Let Your Fingers Do the Talking
SpellRing is a thumb-worn device that uses sonar and AI to translate American Sign Language fingerspelling into text in real-time.
It has been estimated that roughly a half-million people in the U.S. use American Sign Language (ASL) to communicate. ASL is a highly expressive language that gives a voice to deaf and hard-of-hearing people that would otherwise be isolated by their inability to communicate verbally. Despite the fact that a lot of people can understand this language, the number of people who do not understand ASL dwarfs those that do. As such, signers still face many communication barriers in their everyday lives.
Of course things would be easier if we all knew sign language, but a great deal of effort and practice goes into signing, which makes that goal unrealistic. Better yet would be a device that can translate signs into text or speech so that anyone can understand what a signer is trying to convey. And many such systems do exist — but they are not usually very practical for real-world use. They often rely on cameras, and this sort of data requires a lot of resources to process. That makes many solutions bulky and cumbersome for portable use. Furthermore, camera-based solutions also present many privacy-related concerns to their users.

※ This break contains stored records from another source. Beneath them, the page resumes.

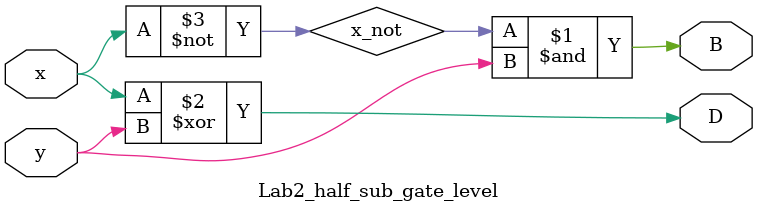
<source format=v>
module Lab2_half_sub_gate_level(output D, B, input x, y);
	
	wire x_not;
	not
		G_not_1(x_not, x);
	and
		G_and_1(B, x_not, y);
	xor
		G_xor_1(D, x, y);

endmodule

</source>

A team led by researchers at Cornell University has come up with a new solution called the SpellRing. No, this is not a prop from Harry Potter, but rather a ring that leverages a privacy-preserving sensor to decode the hand motions associated with ASL in a computationally efficient manner.
The SpellRing is a small, 3D-printed device worn on the thumb that uses micro-sonar technology to track hand and finger movements. Unlike camera-based systems, which require significant processing power and constant visual monitoring, SpellRing utilizes a combination of sound waves and motion sensors to interpret ASL fingerspelling in real time. The device emits inaudible sound waves from a built-in speaker, which bounce off the fingers and are then detected by an embedded microphone. By analyzing the way these waves change as the fingers move, and integrating gyroscopic motion data, SpellRing can reconstruct hand shapes and gestures without the need for visual input.
The key to SpellRing’s functionality is a deep learning algorithm designed to process the sonar and motion data, translating continuous ASL fingerspelling into text. This approach allows the system to recognize words as they are spelled out, without requiring users to pause between letters — an important consideration, as natural fingerspelling in ASL is fluid and dynamic. Previous technologies often forced signers to adapt their signing style to accommodate recognition limitations, but SpellRing aims to allow for natural communication.
The research team conducted extensive testing to ensure SpellRing's accuracy and usability. A group of 20 ASL signers, both fluent users and learners, participated in the evaluation process, contributing over 20,000 words to the study. The results were promising, with accuracy rates ranging from 82% to 92%, depending on the complexity of the words being spelled. These performance levels are comparable to bulkier, less practical systems, demonstrating that SpellRing offers a viable alternative for fingerspelling recognition.
While fingerspelling is a crucial part of ASL, it is only a fraction of the full language, which also includes gestures, facial expressions, and body movements. Future iterations of the technology may incorporate additional sensors, possibly embedded in eyeglasses or other wearable devices, to capture a broader range of ASL communication elements. For the deaf and hard-of-hearing community, these advances represent a move toward greater accessibility and independence.